The Black Eyed Susans at Wrights is a delicatessen for lots of bees, bumblebees and hoverflies:
I came across this juvenile Broadwinged Hawk on the gravel road across from my place a couple of days ago. Instead of flying off, it eyed me in the car and then approached quickly…
(Sorry, no iris with this one when you click on the image for a close-up.)
I carefully drove away, turned around and found it again, this time in the grass at the side of the road. I didn’t notice the bug near its mouth until I saw this image on the computer:
And it wasn’t until I saw the following image on the computer that I realized why this bird displayed such strange behaviour. It had suffered an injury to its tail and couldn’t fly properly. So it stayed on the side of the road and captured insects for its protein needs, until it heals and can go after its normal prey: https://www.allaboutbirds.org/guide/Broad-winged_Hawk/lifehistory
“Broad-winged Hawks eat mostly small mammals, amphibians, and insects. They watch for food from perches on tree limbs (often below the canopy and in the forest interior) as well as places such as utility poles near forest edges. When they spot prey, they swoop down to snatch it from the forest floor. They only occasionally hunt on the wing. Their most frequent prey items are frogs, toads, and small rodents, but they have a broad diet that includes invertebrates, amphibians, reptiles, mammals, and birds (mostly nestlings and juveniles). Their invertebrate prey includes mantises, crickets, grasshoppers, caterpillars, ants, junebugs, click beetles, ground beetles, flies, spiders, earthworms, and crabs.”
When I pulled into the driveway I saw this grey grasshopper, as yet unidentified:
A distant sparrow on pagewire fencing at Burwash, but which one? Song? Savannah? Vesper? (I think Vesper.)
Distant Belted Kingfisher, a very elusive birdie…
Murdoch River, again, this time in heavy rain…
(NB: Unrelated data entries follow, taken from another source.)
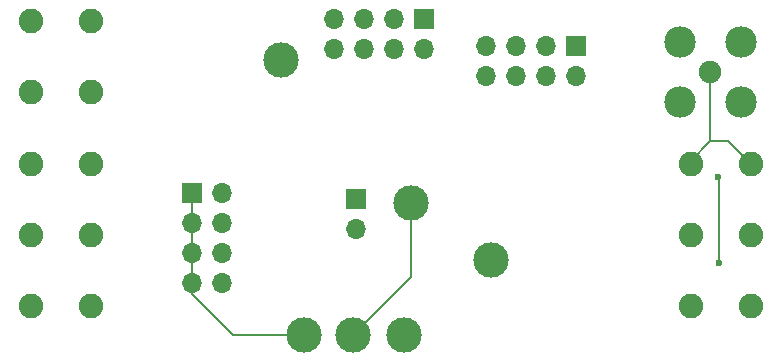
<source format=gbr>
%TF.GenerationSoftware,KiCad,Pcbnew,(6.0.4-0)*%
%TF.CreationDate,2023-08-14T15:40:46-05:00*%
%TF.ProjectId,model_cell,6d6f6465-6c5f-4636-956c-6c2e6b696361,rev?*%
%TF.SameCoordinates,Original*%
%TF.FileFunction,Copper,L2,Bot*%
%TF.FilePolarity,Positive*%
%FSLAX46Y46*%
G04 Gerber Fmt 4.6, Leading zero omitted, Abs format (unit mm)*
G04 Created by KiCad (PCBNEW (6.0.4-0)) date 2023-08-14 15:40:46*
%MOMM*%
%LPD*%
G01*
G04 APERTURE LIST*
%TA.AperFunction,ComponentPad*%
%ADD10C,2.082800*%
%TD*%
%TA.AperFunction,ComponentPad*%
%ADD11R,1.700000X1.700000*%
%TD*%
%TA.AperFunction,ComponentPad*%
%ADD12O,1.700000X1.700000*%
%TD*%
%TA.AperFunction,ComponentPad*%
%ADD13C,1.905000*%
%TD*%
%TA.AperFunction,ComponentPad*%
%ADD14C,2.667000*%
%TD*%
%TA.AperFunction,ComponentPad*%
%ADD15C,3.000000*%
%TD*%
%TA.AperFunction,ViaPad*%
%ADD16C,0.600000*%
%TD*%
%TA.AperFunction,Conductor*%
%ADD17C,0.127000*%
%TD*%
G04 APERTURE END LIST*
D10*
%TO.P,J9,1*%
%TO.N,Net-(J1-Pad1)*%
X62230000Y20002500D03*
X57150000Y20002500D03*
%TD*%
%TO.P,J4,1*%
%TO.N,Net-(J4-Pad1)*%
X6350000Y32067500D03*
X1270000Y32067500D03*
%TD*%
%TO.P,J2,1*%
%TO.N,Net-(J2-Pad1)*%
X6350000Y7937500D03*
X1270000Y7937500D03*
%TD*%
%TO.P,J8,1*%
%TO.N,Net-(J8-Pad1)*%
X57150000Y13970000D03*
X62230000Y13970000D03*
%TD*%
D11*
%TO.P,H2,1,Pin_1*%
%TO.N,Net-(Cma1-Pad2)*%
X28752800Y17035700D03*
D12*
%TO.P,H2,2,Pin_2*%
%TO.N,Net-(H2-Pad2)*%
X28752800Y14495700D03*
%TD*%
D13*
%TO.P,J1,1,In*%
%TO.N,Net-(J1-Pad1)*%
X58801000Y27749500D03*
D14*
%TO.P,J1,2,Ext*%
%TO.N,Net-(J1-Pad2)*%
X56251100Y30299400D03*
%TO.P,J1,3*%
%TO.N,N/C*%
X61350900Y30299400D03*
%TO.P,J1,4*%
X61350900Y25199600D03*
%TO.P,J1,5*%
X56251100Y25199600D03*
%TD*%
D10*
%TO.P,J7,1*%
%TO.N,GND*%
X57150000Y7937500D03*
X62230000Y7937500D03*
%TD*%
D15*
%TO.P,G3,1,1*%
%TO.N,GND*%
X28575000Y5524500D03*
%TD*%
D11*
%TO.P,REJ1,1,Pin_1*%
%TO.N,Net-(C20-Pad2)*%
X47437200Y29989700D03*
D12*
%TO.P,REJ1,2,Pin_2*%
%TO.N,Net-(R11-Pad2)*%
X47437200Y27449700D03*
%TO.P,REJ1,3,Pin_3*%
%TO.N,Net-(C20-Pad2)*%
X44897200Y29989700D03*
%TO.P,REJ1,4,Pin_4*%
%TO.N,Net-(R12-Pad2)*%
X44897200Y27449700D03*
%TO.P,REJ1,5,Pin_5*%
%TO.N,Net-(C20-Pad2)*%
X42357200Y29989700D03*
%TO.P,REJ1,6,Pin_6*%
%TO.N,Net-(R13-Pad2)*%
X42357200Y27449700D03*
%TO.P,REJ1,7,Pin_7*%
%TO.N,Net-(C20-Pad2)*%
X39817200Y29989700D03*
%TO.P,REJ1,8,Pin_8*%
%TO.N,Net-(R14-Pad2)*%
X39817200Y27449700D03*
%TD*%
D15*
%TO.P,T4,1,1*%
%TO.N,Net-(R2-Pad2)*%
X22453600Y28765500D03*
%TD*%
D10*
%TO.P,J6,1*%
%TO.N,Net-(J6-Pad1)*%
X1270000Y20002500D03*
X6350000Y20002500D03*
%TD*%
D11*
%TO.P,RpcJ1,1,Pin_1*%
%TO.N,Net-(J4-Pad1)*%
X34584800Y32275700D03*
D12*
%TO.P,RpcJ1,2,Pin_2*%
%TO.N,Net-(R6-Pad1)*%
X34584800Y29735700D03*
%TO.P,RpcJ1,3,Pin_3*%
%TO.N,Net-(J4-Pad1)*%
X32044800Y32275700D03*
%TO.P,RpcJ1,4,Pin_4*%
%TO.N,Net-(R7-Pad1)*%
X32044800Y29735700D03*
%TO.P,RpcJ1,5,Pin_5*%
%TO.N,Net-(J4-Pad1)*%
X29504800Y32275700D03*
%TO.P,RpcJ1,6,Pin_6*%
%TO.N,Net-(R8-Pad1)*%
X29504800Y29735700D03*
%TO.P,RpcJ1,7,Pin_7*%
%TO.N,Net-(J4-Pad1)*%
X26964800Y32275700D03*
%TO.P,RpcJ1,8,Pin_8*%
%TO.N,Net-(R9-Pad1)*%
X26964800Y29735700D03*
%TD*%
D15*
%TO.P,T3,1,1*%
%TO.N,Net-(Cma1-Pad2)*%
X40182800Y11849100D03*
%TD*%
%TO.P,G5,1,1*%
%TO.N,GND*%
X33426400Y16675100D03*
%TD*%
%TO.P,T1,1,1*%
%TO.N,Net-(C20-Pad1)*%
X24384000Y5524500D03*
%TD*%
D11*
%TO.P,SRJ1,1,Pin_1*%
%TO.N,Net-(C20-Pad1)*%
X14930200Y17528700D03*
D12*
%TO.P,SRJ1,2,Pin_2*%
%TO.N,Net-(R10-Pad2)*%
X17470200Y17528700D03*
%TO.P,SRJ1,3,Pin_3*%
%TO.N,Net-(C20-Pad1)*%
X14930200Y14988700D03*
%TO.P,SRJ1,4,Pin_4*%
%TO.N,Net-(R15-Pad2)*%
X17470200Y14988700D03*
%TO.P,SRJ1,5,Pin_5*%
%TO.N,Net-(C20-Pad1)*%
X14930200Y12448700D03*
%TO.P,SRJ1,6,Pin_6*%
%TO.N,Net-(R17-Pad2)*%
X17470200Y12448700D03*
%TO.P,SRJ1,7,Pin_7*%
%TO.N,Net-(C20-Pad1)*%
X14930200Y9908700D03*
%TO.P,SRJ1,8,Pin_8*%
%TO.N,Net-(R18-Pad2)*%
X17470200Y9908700D03*
%TD*%
D15*
%TO.P,T2,1,1*%
%TO.N,Net-(Cma1-Pad1)*%
X32893000Y5524500D03*
%TD*%
D10*
%TO.P,J5,1*%
%TO.N,Net-(J5-Pad1)*%
X6350000Y26035000D03*
X1270000Y26035000D03*
%TD*%
%TO.P,J3,1*%
%TO.N,Net-(J3-Pad1)*%
X1270000Y13970000D03*
X6350000Y13970000D03*
%TD*%
D16*
%TO.N,GND*%
X59537600Y11595100D03*
X59436000Y18859500D03*
%TD*%
D17*
%TO.N,Net-(J1-Pad1)*%
X60325000Y21907500D02*
X62230000Y20002500D01*
X58801000Y21907500D02*
X60325000Y21907500D01*
X58801000Y21907500D02*
X57150000Y20256500D01*
X57150000Y20256500D02*
X57150000Y20002500D01*
%TO.N,Net-(C20-Pad1)*%
X24384000Y5524500D02*
X18415000Y5524500D01*
X14930200Y9009300D02*
X14930200Y9908700D01*
X18415000Y5524500D02*
X14930200Y9009300D01*
%TO.N,GND*%
X33426400Y10375900D02*
X28575000Y5524500D01*
X59537600Y18757900D02*
X59436000Y18859500D01*
X33426400Y16675100D02*
X33426400Y10375900D01*
X59537600Y11595100D02*
X59537600Y18757900D01*
%TO.N,Net-(C20-Pad1)*%
X14930200Y12448700D02*
X14930200Y14988700D01*
X14930200Y9908700D02*
X14930200Y12448700D01*
X14930200Y14988700D02*
X14930200Y17528700D01*
%TO.N,Net-(J1-Pad1)*%
X58801000Y27749500D02*
X58801000Y21907500D01*
%TD*%
M02*

</source>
Recently I was on a photography website conversing with a California photographer who is also a “content” photographer. This is what he said:
“I don’t control the subjects in my photos and conditions often limit my choice of my position relative to the subject. When I see a subject I like, I do the best I can in the circumstances to get a good picture. When I’ve captured the image, I try to appreciate the result for what’s worthwhile about it. I don’t worry much about how it falls short of perfection.”